*** Opening of EXERCISE DATA ***
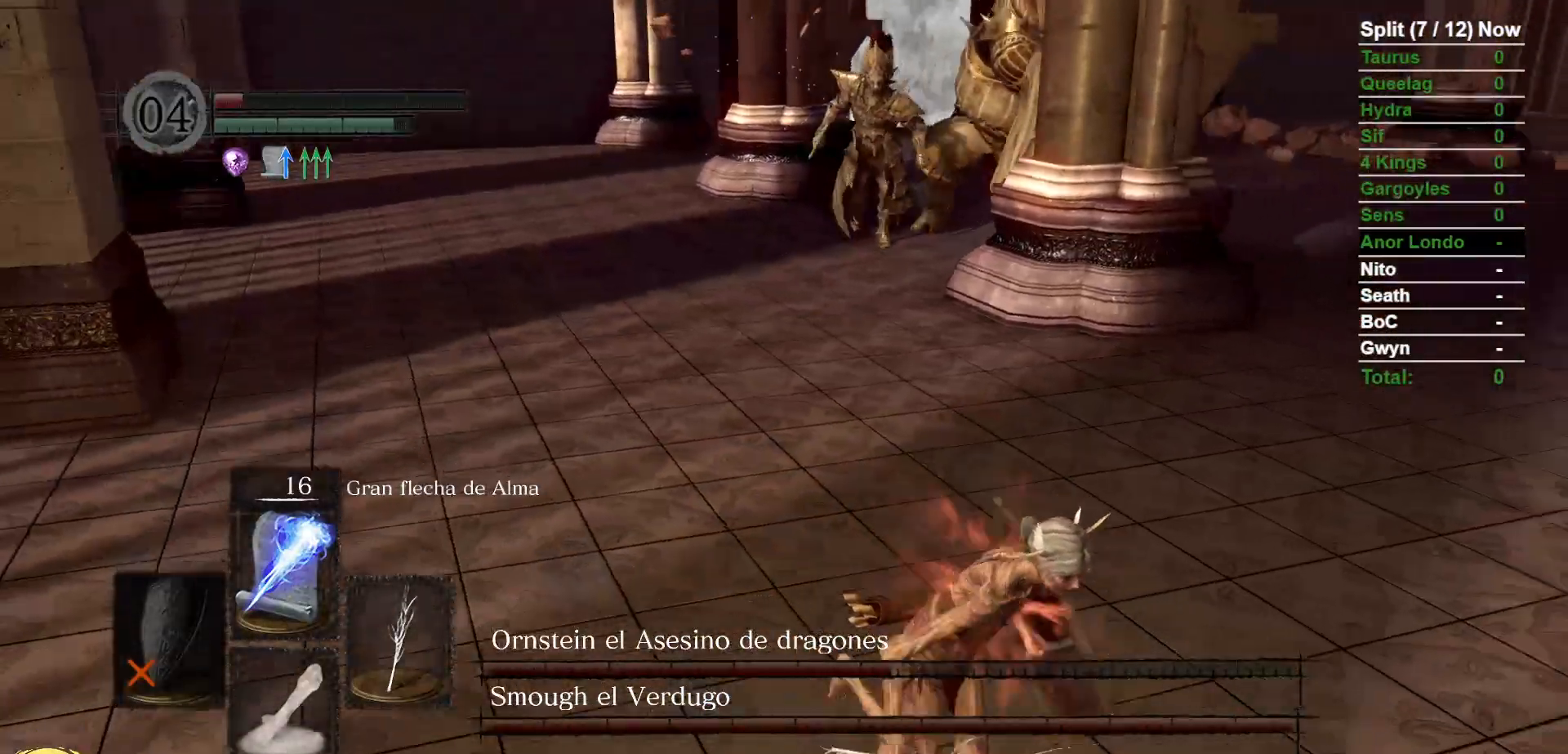
{"dt_ms": 500, "buttons": [], "left_stick": "down-right", "right_stick": "center", "events": [[117, "right_stick", "left"], [283, "right_stick", "center"], [367, "B", "up"]]}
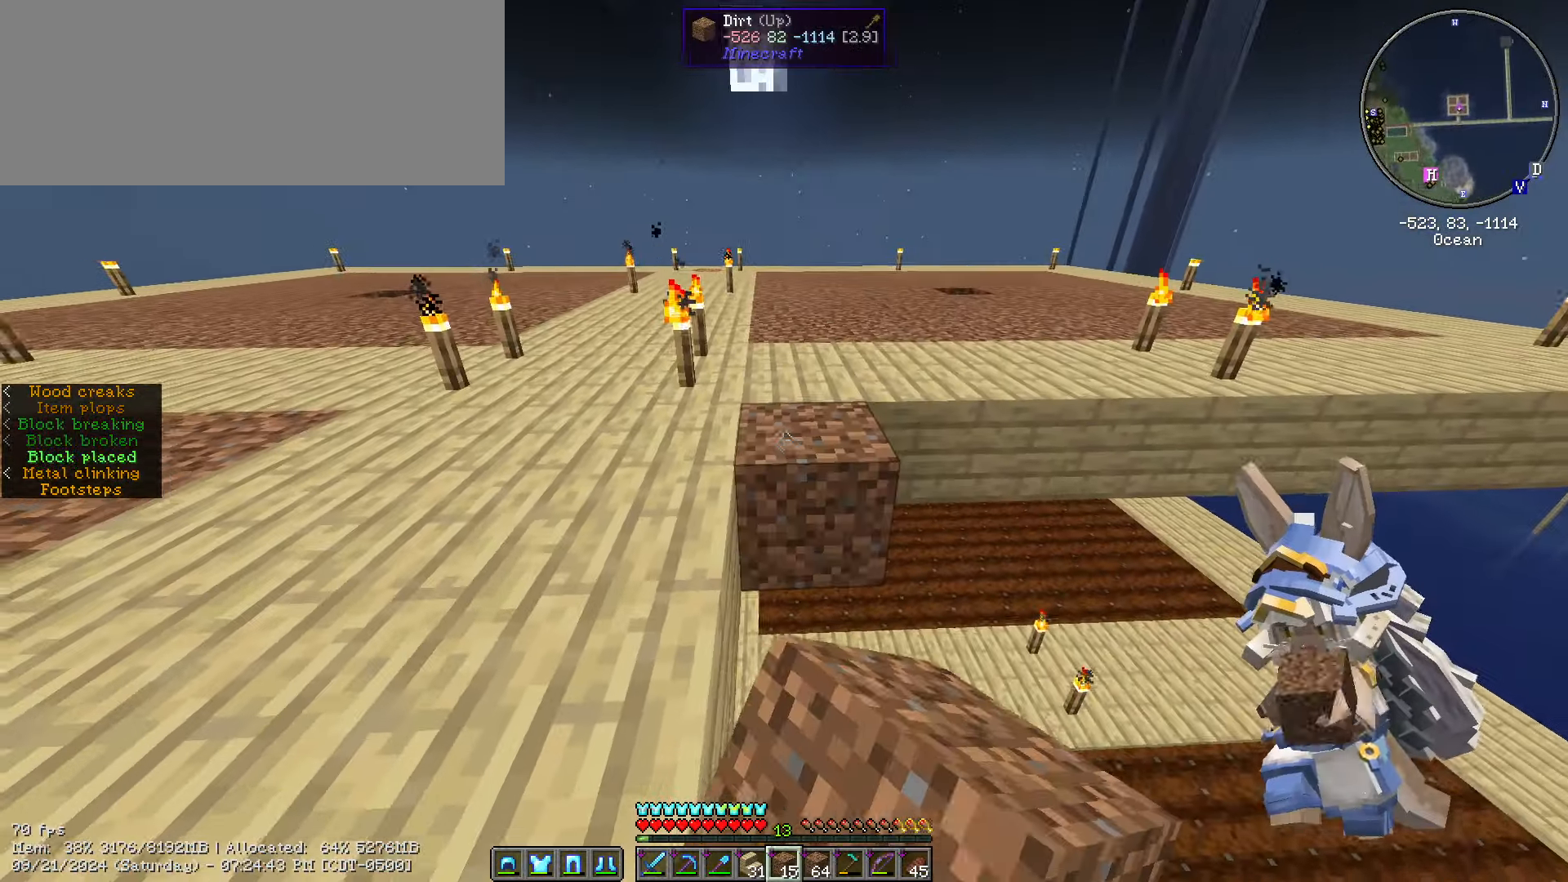
Gameplay with keyboard and mouse; each line is a JSON object with the keys and mouse buttons held at the frame after it. "events" lists presses ("down") and releases ("up") of ".", "/", "0", "1", "2", "3", "4", "5", "6", "7", "8", "9", "a", "alt_l", "alt_r", "b", "backslash", "backspace", "c", "caps_lock", "comma", "ctrl_l", "ctrl_r", "d", "e", "equals", "escape", "f", "f1", "f10", "f11", "f12", "f2", "f3", "f4", "f5", "f6", "f7", "f8", "f9", "g", "h", "i", "j", "k", "l", "lbracket", "m", "minus", "n", "o", "p", "q", "quote", "r", "rbracket", "return", "s", "semicolon", "shift_l", "shift_r", "space", "super", "t", "tab", "tilde", "u", "v", "w", "x", "y", "z", "mouse_left", "mouse_wheel" and "mouse_right" between this image and that frame as [ms after this image, input, new state], when the widget could be followed in between. "mouse_left", "mouse_wheel", "mouse_right" = the "left", "wheel", "right" buttons of the "mouse" list. No other keys are recorded. Fast repeated clicks can show as one long hold. "wheel" means that the mouse wheel is clicked or scrolled. Not read: mouse_move.
{"keys": ["d", "s", "shift_l"], "mouse": ["right"], "events": [[16, "mouse_right", "up"], [150, "mouse_right", "down"], [250, "mouse_right", "up"], [350, "d", "down"], [450, "mouse_right", "down"]]}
*** Close of EXERCISE DATA ***
#### EXERCISE:
The response must repeat all the lines above exactly and include no pictures.

#### EXPECTED ANSWER:
{"dt_ms": 500, "buttons": [], "left_stick": "down-right", "right_stick": "center", "events": [[117, "right_stick", "left"], [283, "right_stick", "center"], [367, "B", "up"]]}
Gameplay with keyboard and mouse; each line is a JSON object with the keys and mouse buttons held at the frame after it. "events" lists presses ("down") and releases ("up") of ".", "/", "0", "1", "2", "3", "4", "5", "6", "7", "8", "9", "a", "alt_l", "alt_r", "b", "backslash", "backspace", "c", "caps_lock", "comma", "ctrl_l", "ctrl_r", "d", "e", "equals", "escape", "f", "f1", "f10", "f11", "f12", "f2", "f3", "f4", "f5", "f6", "f7", "f8", "f9", "g", "h", "i", "j", "k", "l", "lbracket", "m", "minus", "n", "o", "p", "q", "quote", "r", "rbracket", "return", "s", "semicolon", "shift_l", "shift_r", "space", "super", "t", "tab", "tilde", "u", "v", "w", "x", "y", "z", "mouse_left", "mouse_wheel" and "mouse_right" between this image and that frame as [ms after this image, input, new state], when the widget could be followed in between. "mouse_left", "mouse_wheel", "mouse_right" = the "left", "wheel", "right" buttons of the "mouse" list. No other keys are recorded. Fast repeated clicks can show as one long hold. "wheel" means that the mouse wheel is clicked or scrolled. Not read: mouse_move.
{"keys": ["d", "s", "shift_l"], "mouse": ["right"], "events": [[16, "mouse_right", "up"], [150, "mouse_right", "down"], [250, "mouse_right", "up"], [350, "d", "down"], [450, "mouse_right", "down"]]}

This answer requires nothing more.